MATERIAL TO PROCESS START
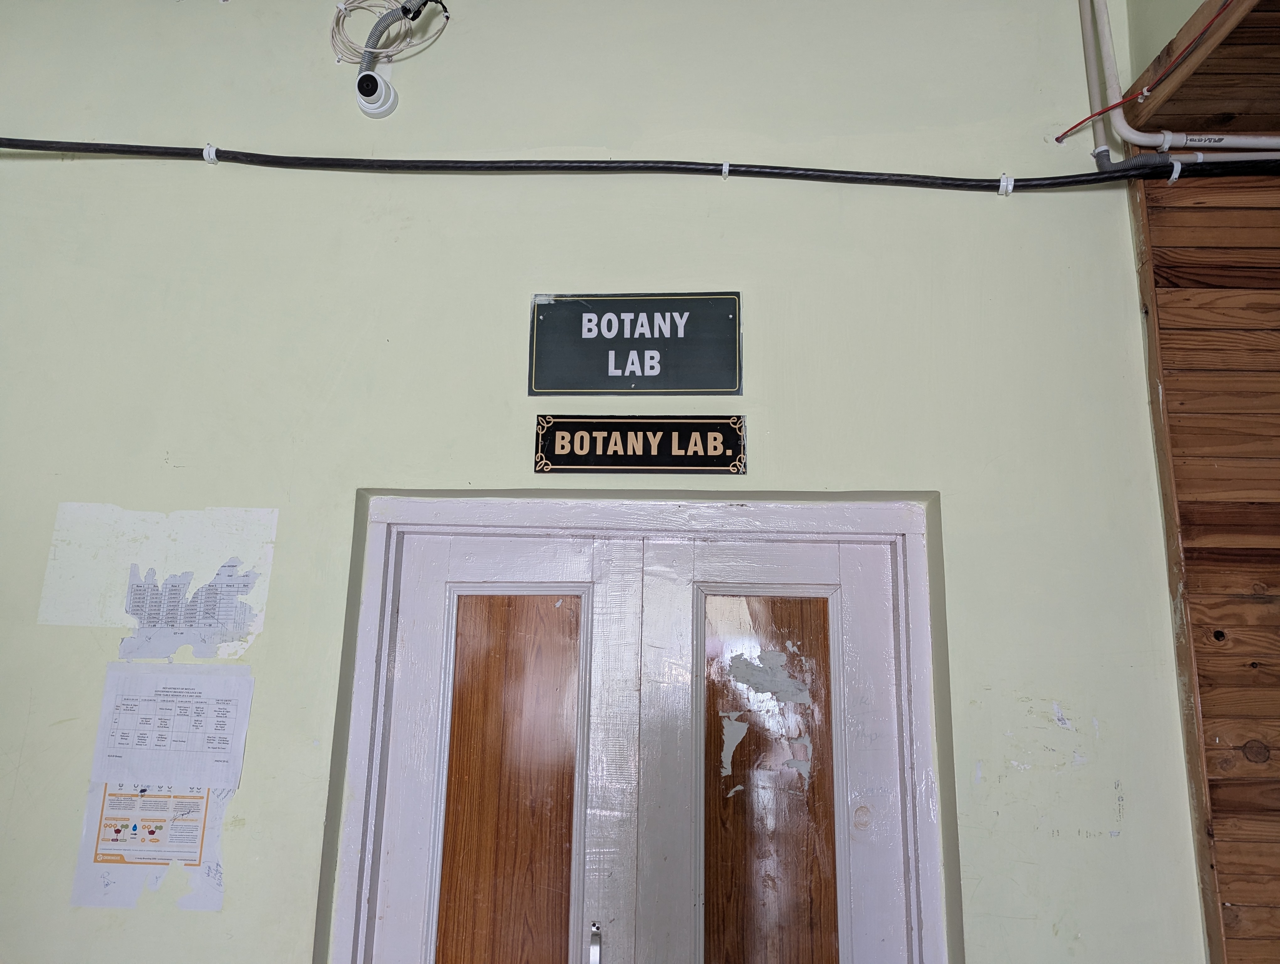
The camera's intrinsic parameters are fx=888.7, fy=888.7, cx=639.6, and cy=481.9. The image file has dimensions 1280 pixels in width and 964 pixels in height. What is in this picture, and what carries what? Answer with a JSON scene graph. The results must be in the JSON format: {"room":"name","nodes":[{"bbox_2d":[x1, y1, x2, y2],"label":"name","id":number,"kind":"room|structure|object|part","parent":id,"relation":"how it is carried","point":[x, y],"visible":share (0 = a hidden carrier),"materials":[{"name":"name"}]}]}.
{"room":"hallway","nodes":[
{"label":"hallway","id":0,"kind":"room"},
{"bbox_2d":[0,0,1215,963],"label":"wall","id":1,"kind":"structure","parent":0,"point":[681,191],"materials":[{"name":"paint"}]},
{"bbox_2d":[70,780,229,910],"label":"paper notice","id":2,"kind":"object","parent":1,"relation":"attached to","point":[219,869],"visible":0.62,"materials":[{"name":"paper"}]},
{"bbox_2d":[91,787,209,864],"label":"poster","id":3,"kind":"object","parent":1,"relation":"attached to","point":[116,829],"visible":0.98,"materials":[{"name":"paper"}]},
{"bbox_2d":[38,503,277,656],"label":"torn paper","id":4,"kind":"object","parent":1,"relation":"attached to","point":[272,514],"visible":0.99,"materials":[{"name":"paper"}]},
{"bbox_2d":[92,664,254,790],"label":"paper notice","id":5,"kind":"object","parent":1,"relation":"attached to","point":[224,721],"visible":0.99,"materials":[{"name":"white paper"}]},
{"bbox_2d":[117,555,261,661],"label":"paper notice","id":6,"kind":"object","parent":1,"relation":"attached to","point":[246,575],"visible":1,"materials":[{"name":"paper"}]},
{"bbox_2d":[202,143,218,163],"label":"pipe clamp","id":7,"kind":"object","parent":1,"relation":"attached to","point":[210,157],"visible":0.51,"materials":[{"name":"white plastic"}]},
{"bbox_2d":[354,70,398,117],"label":"security camera","id":8,"kind":"object","parent":1,"relation":"attached to","point":[369,107],"visible":0.96,"materials":[{"name":"white plastic"}]},
{"bbox_2d":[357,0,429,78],"label":"conduit","id":9,"kind":"object","parent":8,"relation":"attached to","point":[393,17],"visible":0.86,"materials":[{"name":"grey plastic"}]},
{"bbox_2d":[329,0,449,71],"label":"cable coil","id":10,"kind":"object","parent":1,"relation":"attached to","point":[340,9],"visible":0.83,"materials":[{"name":"plastic"}]},
{"bbox_2d":[527,291,744,395],"label":"sign","id":11,"kind":"object","parent":1,"relation":"attached to","point":[735,342],"visible":0.98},
{"bbox_2d":[331,494,947,963],"label":"door frame","id":12,"kind":"structure","parent":1,"relation":"in","point":[786,522],"materials":[{"name":"white paint"}]},
{"bbox_2d":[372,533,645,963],"label":"left door","id":13,"kind":"structure","parent":12,"relation":"in","point":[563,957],"materials":[{"name":"white wood"}]},
{"label":"panel","id":14,"kind":"part","parent":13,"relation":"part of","materials":[{"name":"brown wood"}]},
{"bbox_2d":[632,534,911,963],"label":"right door","id":15,"kind":"structure","parent":12,"relation":"in","point":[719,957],"materials":[{"name":"wood"}]},
{"bbox_2d":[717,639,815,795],"label":"paper residue","id":16,"kind":"object","parent":15,"relation":"attached to","point":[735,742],"visible":0.96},
{"label":"panel","id":17,"kind":"part","parent":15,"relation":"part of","materials":[{"name":"brown wood"}]},
{"bbox_2d":[531,415,747,473],"label":"name sign","id":18,"kind":"object","parent":1,"relation":"attached to","point":[735,446],"visible":0.97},
{"bbox_2d":[0,140,1279,191],"label":"black cable","id":19,"kind":"object","parent":1,"relation":"attached to","point":[359,160],"visible":0.99,"materials":[{"name":"black plastic"}]},
{"bbox_2d":[720,160,730,177],"label":"pipe clamp","id":20,"kind":"object","parent":1,"relation":"attached to","point":[724,170],"visible":0.53,"materials":[{"name":"white plastic"}]},
{"bbox_2d":[997,174,1014,195],"label":"pipe clamp","id":21,"kind":"object","parent":1,"relation":"attached to","point":[1004,184],"visible":0.59,"materials":[{"name":"white plastic"}]},
{"bbox_2d":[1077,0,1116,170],"label":"vertical pipe","id":22,"kind":"object","parent":1,"relation":"attached to","point":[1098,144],"visible":0.82,"materials":[{"name":"beige plastic"}]},
{"bbox_2d":[1078,0,1279,166],"label":"white pipe","id":23,"kind":"object","parent":1,"relation":"attached to","point":[1120,128],"visible":0.87,"materials":[{"name":"white plastic"}]},
{"bbox_2d":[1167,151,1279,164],"label":"white pipe","id":24,"kind":"object","parent":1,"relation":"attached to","point":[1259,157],"visible":0.58,"materials":[{"name":"white plastic"}]},
{"bbox_2d":[1130,0,1279,134],"label":"wooden ceiling","id":25,"kind":"structure","parent":0,"point":[1160,109],"materials":[{"name":"brown wood"}]},
{"bbox_2d":[1052,0,1236,148],"label":"red wire","id":26,"kind":"object","parent":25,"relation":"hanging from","point":[1117,104],"visible":0.96,"materials":[{"name":"red plastic"}]},
{"bbox_2d":[1131,167,1279,963],"label":"wood panel wall","id":27,"kind":"structure","parent":0,"point":[1216,655],"materials":[{"name":"brown wood"}]},
{"bbox_2d":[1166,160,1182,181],"label":"pipe clamp","id":28,"kind":"object","parent":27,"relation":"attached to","point":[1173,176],"visible":0.41,"materials":[{"name":"white plastic"}]}
]}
MATERIAL TO PROCESS END
▶ EXERCISE INSTRUCTIONS: In your copy of the listing above, reproduce each line exactly and omit all pictures.

▶ SOLUTION TO THIS EXERCISE:
The camera's intrinsic parameters are fx=888.7, fy=888.7, cx=639.6, and cy=481.9. The image file has dimensions 1280 pixels in width and 964 pixels in height. What is in this picture, and what carries what? Answer with a JSON scene graph. The results must be in the JSON format: {"room":"name","nodes":[{"bbox_2d":[x1, y1, x2, y2],"label":"name","id":number,"kind":"room|structure|object|part","parent":id,"relation":"how it is carried","point":[x, y],"visible":share (0 = a hidden carrier),"materials":[{"name":"name"}]}]}.
{"room":"hallway","nodes":[
{"label":"hallway","id":0,"kind":"room"},
{"bbox_2d":[0,0,1215,963],"label":"wall","id":1,"kind":"structure","parent":0,"point":[681,191],"materials":[{"name":"paint"}]},
{"bbox_2d":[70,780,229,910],"label":"paper notice","id":2,"kind":"object","parent":1,"relation":"attached to","point":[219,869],"visible":0.62,"materials":[{"name":"paper"}]},
{"bbox_2d":[91,787,209,864],"label":"poster","id":3,"kind":"object","parent":1,"relation":"attached to","point":[116,829],"visible":0.98,"materials":[{"name":"paper"}]},
{"bbox_2d":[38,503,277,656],"label":"torn paper","id":4,"kind":"object","parent":1,"relation":"attached to","point":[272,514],"visible":0.99,"materials":[{"name":"paper"}]},
{"bbox_2d":[92,664,254,790],"label":"paper notice","id":5,"kind":"object","parent":1,"relation":"attached to","point":[224,721],"visible":0.99,"materials":[{"name":"white paper"}]},
{"bbox_2d":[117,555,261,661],"label":"paper notice","id":6,"kind":"object","parent":1,"relation":"attached to","point":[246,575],"visible":1,"materials":[{"name":"paper"}]},
{"bbox_2d":[202,143,218,163],"label":"pipe clamp","id":7,"kind":"object","parent":1,"relation":"attached to","point":[210,157],"visible":0.51,"materials":[{"name":"white plastic"}]},
{"bbox_2d":[354,70,398,117],"label":"security camera","id":8,"kind":"object","parent":1,"relation":"attached to","point":[369,107],"visible":0.96,"materials":[{"name":"white plastic"}]},
{"bbox_2d":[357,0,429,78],"label":"conduit","id":9,"kind":"object","parent":8,"relation":"attached to","point":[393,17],"visible":0.86,"materials":[{"name":"grey plastic"}]},
{"bbox_2d":[329,0,449,71],"label":"cable coil","id":10,"kind":"object","parent":1,"relation":"attached to","point":[340,9],"visible":0.83,"materials":[{"name":"plastic"}]},
{"bbox_2d":[527,291,744,395],"label":"sign","id":11,"kind":"object","parent":1,"relation":"attached to","point":[735,342],"visible":0.98},
{"bbox_2d":[331,494,947,963],"label":"door frame","id":12,"kind":"structure","parent":1,"relation":"in","point":[786,522],"materials":[{"name":"white paint"}]},
{"bbox_2d":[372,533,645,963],"label":"left door","id":13,"kind":"structure","parent":12,"relation":"in","point":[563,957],"materials":[{"name":"white wood"}]},
{"label":"panel","id":14,"kind":"part","parent":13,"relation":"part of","materials":[{"name":"brown wood"}]},
{"bbox_2d":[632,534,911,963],"label":"right door","id":15,"kind":"structure","parent":12,"relation":"in","point":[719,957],"materials":[{"name":"wood"}]},
{"bbox_2d":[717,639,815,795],"label":"paper residue","id":16,"kind":"object","parent":15,"relation":"attached to","point":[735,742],"visible":0.96},
{"label":"panel","id":17,"kind":"part","parent":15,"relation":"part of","materials":[{"name":"brown wood"}]},
{"bbox_2d":[531,415,747,473],"label":"name sign","id":18,"kind":"object","parent":1,"relation":"attached to","point":[735,446],"visible":0.97},
{"bbox_2d":[0,140,1279,191],"label":"black cable","id":19,"kind":"object","parent":1,"relation":"attached to","point":[359,160],"visible":0.99,"materials":[{"name":"black plastic"}]},
{"bbox_2d":[720,160,730,177],"label":"pipe clamp","id":20,"kind":"object","parent":1,"relation":"attached to","point":[724,170],"visible":0.53,"materials":[{"name":"white plastic"}]},
{"bbox_2d":[997,174,1014,195],"label":"pipe clamp","id":21,"kind":"object","parent":1,"relation":"attached to","point":[1004,184],"visible":0.59,"materials":[{"name":"white plastic"}]},
{"bbox_2d":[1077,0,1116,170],"label":"vertical pipe","id":22,"kind":"object","parent":1,"relation":"attached to","point":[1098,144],"visible":0.82,"materials":[{"name":"beige plastic"}]},
{"bbox_2d":[1078,0,1279,166],"label":"white pipe","id":23,"kind":"object","parent":1,"relation":"attached to","point":[1120,128],"visible":0.87,"materials":[{"name":"white plastic"}]},
{"bbox_2d":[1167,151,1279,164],"label":"white pipe","id":24,"kind":"object","parent":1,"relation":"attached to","point":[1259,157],"visible":0.58,"materials":[{"name":"white plastic"}]},
{"bbox_2d":[1130,0,1279,134],"label":"wooden ceiling","id":25,"kind":"structure","parent":0,"point":[1160,109],"materials":[{"name":"brown wood"}]},
{"bbox_2d":[1052,0,1236,148],"label":"red wire","id":26,"kind":"object","parent":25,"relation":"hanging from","point":[1117,104],"visible":0.96,"materials":[{"name":"red plastic"}]},
{"bbox_2d":[1131,167,1279,963],"label":"wood panel wall","id":27,"kind":"structure","parent":0,"point":[1216,655],"materials":[{"name":"brown wood"}]},
{"bbox_2d":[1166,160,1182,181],"label":"pipe clamp","id":28,"kind":"object","parent":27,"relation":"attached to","point":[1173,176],"visible":0.41,"materials":[{"name":"white plastic"}]}
]}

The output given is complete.